In the 2005 WIDER Annual Lecture, “The World is not Flat: Inequality and Injustice in our Global Economy” (PDF), CGD President Nancy Birdsall addresses the challenge that global inequality poses for managing globalization so that it works for the developing world. She first argues that inequality matters to people. Moreover, in developing countries, where markets and politics are far-from-perfect, inequality can be destructive, reducing prospects for growth, poverty reduction, and good government. She then turns to a fundamental problem of globalization--that it is asymmetric, i.e. that it benefits the rich more than the poor, both within and across countries. Birdsall argues that the world is not flat as argued by New York Times columnist Thomas Friedman. Rather, what appears to be a level playing field to people on the surface is actually a field full of craters in which poor people and poor countries are stuck. Birdsall discusses the implications of these craters for shared prosperity, global security, and global social justice. She concludes by suggesting steps for addressing the core problem: We have a global economy but no effective global polity.
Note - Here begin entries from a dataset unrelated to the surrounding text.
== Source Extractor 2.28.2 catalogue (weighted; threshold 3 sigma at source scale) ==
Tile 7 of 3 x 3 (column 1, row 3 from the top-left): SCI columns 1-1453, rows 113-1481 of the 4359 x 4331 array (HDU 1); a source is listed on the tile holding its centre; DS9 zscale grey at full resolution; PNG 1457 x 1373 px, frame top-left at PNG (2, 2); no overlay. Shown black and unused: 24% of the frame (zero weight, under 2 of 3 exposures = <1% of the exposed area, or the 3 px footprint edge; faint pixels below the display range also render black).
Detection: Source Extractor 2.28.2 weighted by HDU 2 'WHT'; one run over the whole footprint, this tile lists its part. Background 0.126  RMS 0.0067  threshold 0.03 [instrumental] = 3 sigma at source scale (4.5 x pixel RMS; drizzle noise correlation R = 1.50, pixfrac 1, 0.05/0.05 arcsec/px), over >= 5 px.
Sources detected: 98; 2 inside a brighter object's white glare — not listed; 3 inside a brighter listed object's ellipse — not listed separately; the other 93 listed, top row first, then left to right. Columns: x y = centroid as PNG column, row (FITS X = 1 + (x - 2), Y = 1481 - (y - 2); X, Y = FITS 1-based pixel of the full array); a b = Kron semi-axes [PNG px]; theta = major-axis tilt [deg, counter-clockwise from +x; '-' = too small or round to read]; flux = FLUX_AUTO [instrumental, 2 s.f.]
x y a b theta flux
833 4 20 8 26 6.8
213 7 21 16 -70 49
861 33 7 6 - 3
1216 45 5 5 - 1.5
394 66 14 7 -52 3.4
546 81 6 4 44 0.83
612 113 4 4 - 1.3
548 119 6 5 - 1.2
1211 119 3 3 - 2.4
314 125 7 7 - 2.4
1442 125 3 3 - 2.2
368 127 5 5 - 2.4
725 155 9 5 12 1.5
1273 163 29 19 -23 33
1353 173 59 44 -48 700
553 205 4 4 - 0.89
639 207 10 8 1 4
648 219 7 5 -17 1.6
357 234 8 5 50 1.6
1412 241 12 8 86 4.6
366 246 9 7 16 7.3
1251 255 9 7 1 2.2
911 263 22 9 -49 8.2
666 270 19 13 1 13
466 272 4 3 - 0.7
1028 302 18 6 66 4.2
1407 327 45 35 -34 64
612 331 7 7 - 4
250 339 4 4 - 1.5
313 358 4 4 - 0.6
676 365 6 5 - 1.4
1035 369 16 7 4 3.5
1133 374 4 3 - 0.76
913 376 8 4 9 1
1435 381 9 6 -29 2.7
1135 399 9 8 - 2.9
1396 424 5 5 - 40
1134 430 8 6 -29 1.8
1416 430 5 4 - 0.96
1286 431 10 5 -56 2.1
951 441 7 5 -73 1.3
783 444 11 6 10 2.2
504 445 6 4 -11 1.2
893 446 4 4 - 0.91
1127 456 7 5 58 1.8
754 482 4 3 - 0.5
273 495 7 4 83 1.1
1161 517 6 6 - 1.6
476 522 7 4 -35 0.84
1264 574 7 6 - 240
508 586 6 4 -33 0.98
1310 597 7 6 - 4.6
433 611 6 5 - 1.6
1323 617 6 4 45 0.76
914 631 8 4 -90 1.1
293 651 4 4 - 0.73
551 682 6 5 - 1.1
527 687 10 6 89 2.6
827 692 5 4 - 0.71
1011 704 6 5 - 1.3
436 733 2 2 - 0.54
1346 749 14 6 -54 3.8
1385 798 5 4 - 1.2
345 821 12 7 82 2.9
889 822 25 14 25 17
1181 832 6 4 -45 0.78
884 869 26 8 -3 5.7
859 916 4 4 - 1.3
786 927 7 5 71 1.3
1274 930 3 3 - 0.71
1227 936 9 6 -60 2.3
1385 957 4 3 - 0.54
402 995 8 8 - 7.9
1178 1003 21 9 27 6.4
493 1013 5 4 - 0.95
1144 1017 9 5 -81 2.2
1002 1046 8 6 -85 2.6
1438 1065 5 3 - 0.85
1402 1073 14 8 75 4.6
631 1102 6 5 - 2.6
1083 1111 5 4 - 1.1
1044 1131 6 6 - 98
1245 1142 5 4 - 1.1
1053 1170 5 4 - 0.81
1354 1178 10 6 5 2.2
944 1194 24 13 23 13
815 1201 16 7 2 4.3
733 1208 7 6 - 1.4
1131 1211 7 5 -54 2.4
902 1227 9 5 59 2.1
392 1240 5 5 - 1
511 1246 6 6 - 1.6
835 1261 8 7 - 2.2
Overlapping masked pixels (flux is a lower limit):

In the accompanying article Rising Inequality in the New Global Economy (PDF) Nancy Birdsall argues that globalization is disequalizing, rewarding the already rich while leaving the poor behind, and that we need a global polity to address the asymmetric impacts of globalization.

Download slides from the lecture "Why Inequality Matters in a Globalizing World" (PDF, 580KB) delivered October 26, 2005 at the World Institute for Development Economic Research (WIDER) in Helsinki, Finland.
And if you want physical proof of that inequality - look at our squatter colonies cheek by jowl against our exclusive gated communities.

The upside? It's a global problem that will precipitate a global search for solutions. That means there are lessons we can learn from all over the planet. We may even find some of our own.

(This post, prompted in part by this post from manila rat.)

2 comments:

Anonymous said...

my sentiments exactly.

the issue confronting people on globalization is about the damaging effect it would have on the economy as a whole. i believe in the symbiotic relationships of nations. but like the galleon trade five centuries back, this idea may lead to exploitation.

a good thing about reading history is we could learn from it.

i second the emotion.

koikaze said...

A very large part of our world has studied the ideas of the great thinkers, and yet, we ravage our environment, war on others, and, here in America, live in a great nation crushed by corruption and cynicism. I read ... but I also think. I look around and see how well Will Durant described our progress when he wrote:

"Slowly the increasing complexity of tools and trades subjected the unskilled or weak to the skilled or strong; every invention was a new weapon in the hands of the strong, and further strengthened them in their mastery and use of the weak."

followed by

"So in our time that Mississippi of inventions which we call the Industrial Revolution has enormously intensified the natural inequality of men."

I wish I had the wit to suggest a better way to conduct ourselves ... but I don't.